His evasiveness led to the US Government sticking a $10million bounty on his head for anything that would lead to his capture or death.

It turned up nothing, though it is understood that after 13 years as an active terrorist he is cornered in Mosul as the battle continues to liberate the city.

Unlike other leaders of huge terror groups, such as Osama Bin Laden, ISIS head honcho prefers to stay under the radar.

He has only appeared in one video - in Mosul last year - and there are only two authenticated photographs of him.

This ability to go undetected coupled with his alleged likening for wearing masks when addressing his commanders has earned him the nickname The Invisible Sheikh.

There is good reason for his incognito way of life.

In 2006, one of his predecessors and leader of vicious jihadist group in Iraq Abu Musab Al-Zarqawi was tracked down and was killed in a US bombing raid in 2006.

Zarqawi, like Al-Qaeda's Bin Laden, was a showman, and it caught up with him.

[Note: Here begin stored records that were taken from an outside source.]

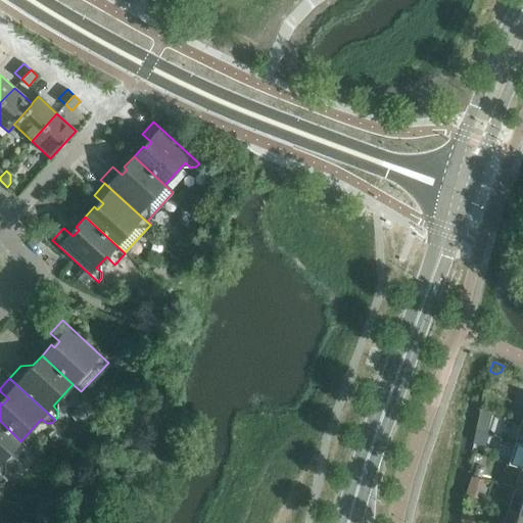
[(20,441),(0,421),(0,475),(6,481),(7,480),(3,477),(5,474),(5,468),(0,463),(20,441)]
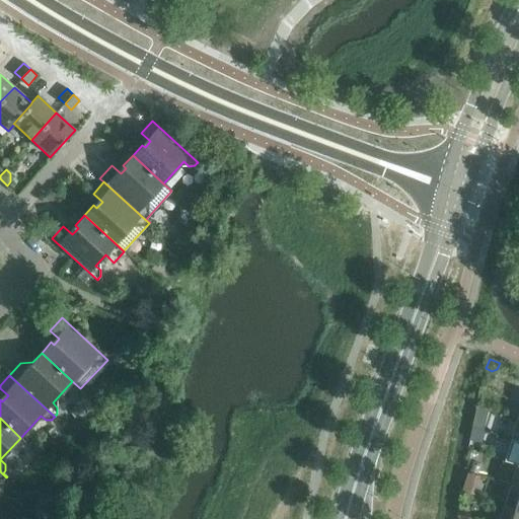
[(518,419),(517,419),(510,439),(518,442),(518,419)]
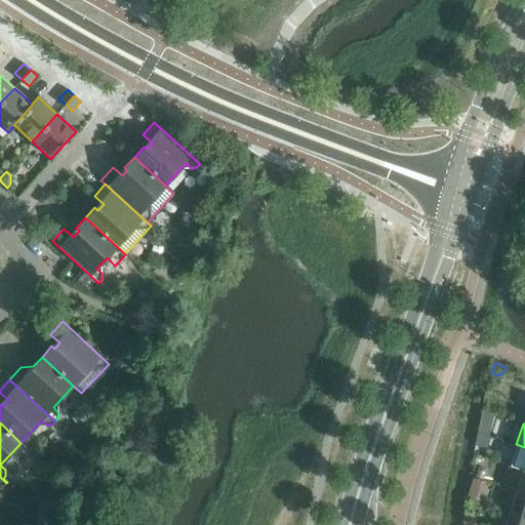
[(510,466),(523,470),(524,470),(524,447),(516,444),(510,466)]
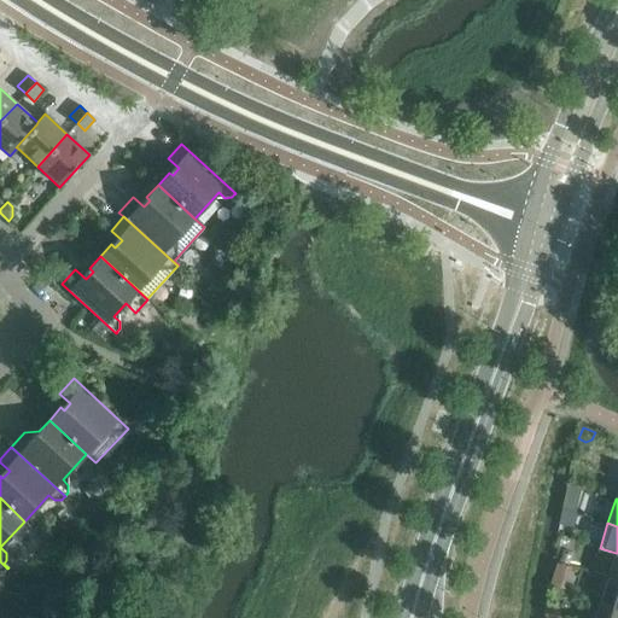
[(617,553),(616,553),(607,577),(617,581),(617,553)]
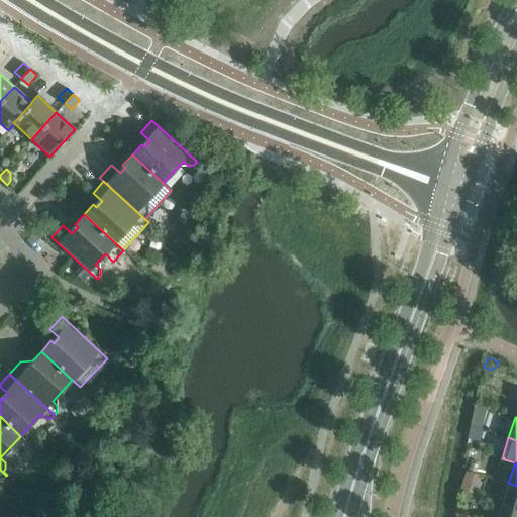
[(516,486),(508,483),(502,504),(516,508),(516,486)]
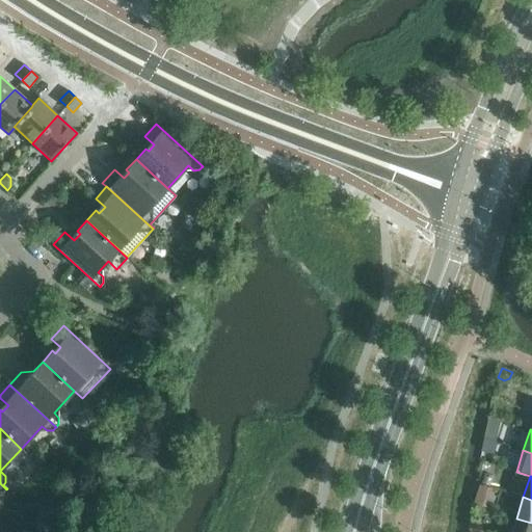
[(511,531),(531,531),(531,523),(516,519),(511,531)]
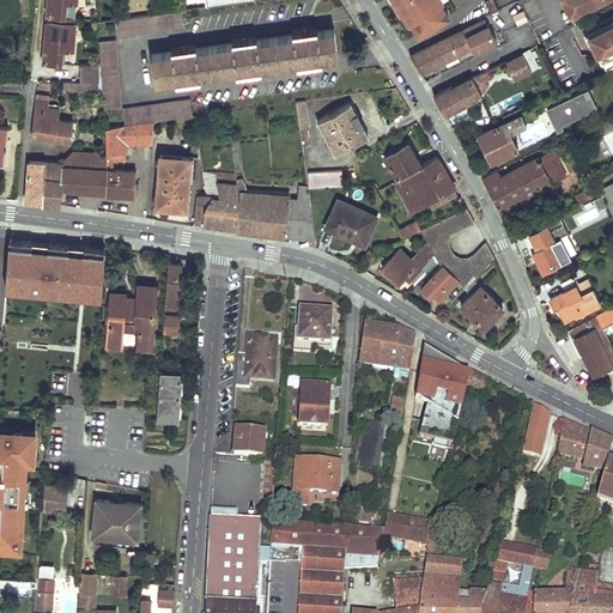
[(48,0),(43,62),(60,64),(61,47),(73,48),(76,17),(64,16),(64,0),(48,0)]
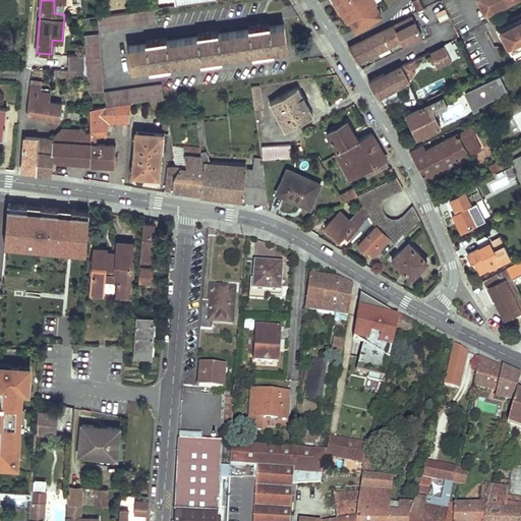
[(343,11),(336,0),(331,0),(339,13),(342,12),(343,11)]
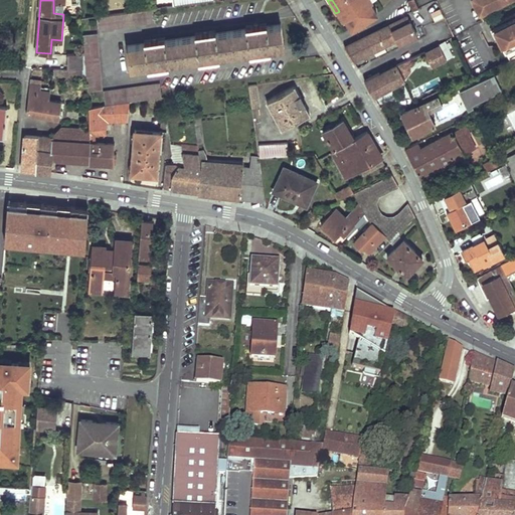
[(332,0),(339,11),(342,9),(347,19),(352,26),(377,11),(370,0),(332,0)]
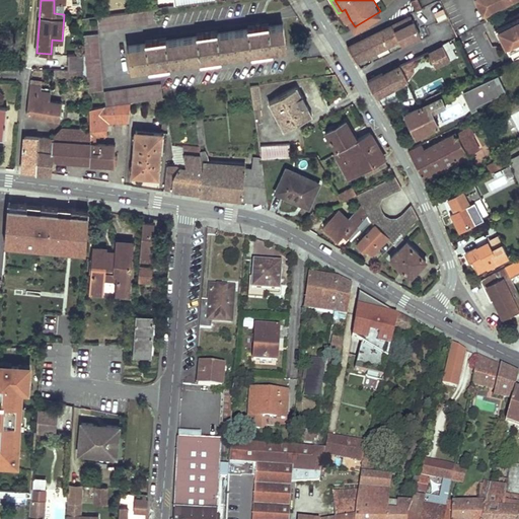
[(422,7),(418,0),(410,0),(415,10),(422,7)]
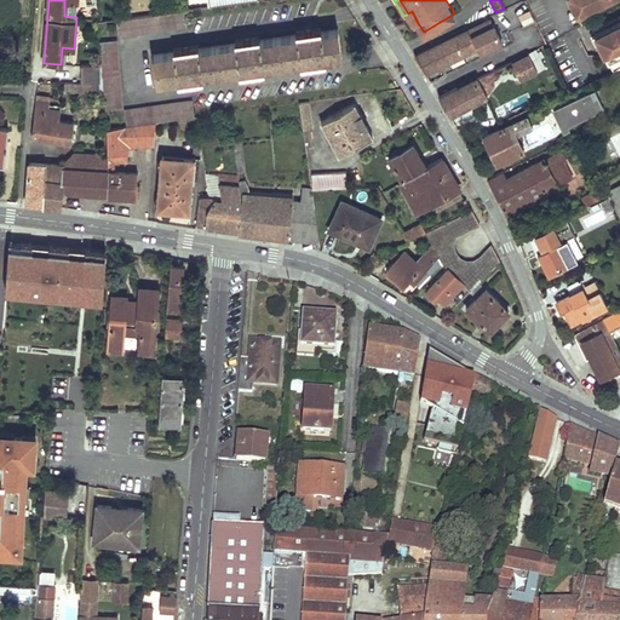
[(569,0),(578,17),(610,0),(569,0)]
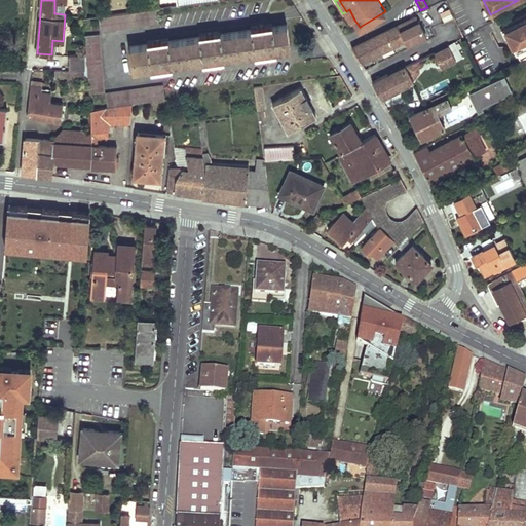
[(101,30),(157,22),(156,8),(99,16),(101,30)]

Baghdadi is credited with transforming the breakaway Al-Qaeda group turning it into the independent ISIS group that is arguably the most powerful and wealthiest jihadist organisation in the world.

He started life as Ibrahim Awad Ibrahim and is thought to have been born in Samarra, north of Baghdad, in 1971.

Though there is no official confirmation, he is understood to have gained a doctorate from a university in Baghdad having read Islamic studies.

His classmates described him as a shy, unimpressive religious scholar and a man who abstained from violence.
But by 2003, he was a fully-fledged jihadist, living in a small room attached to mosque.

He had called this his home for a decade.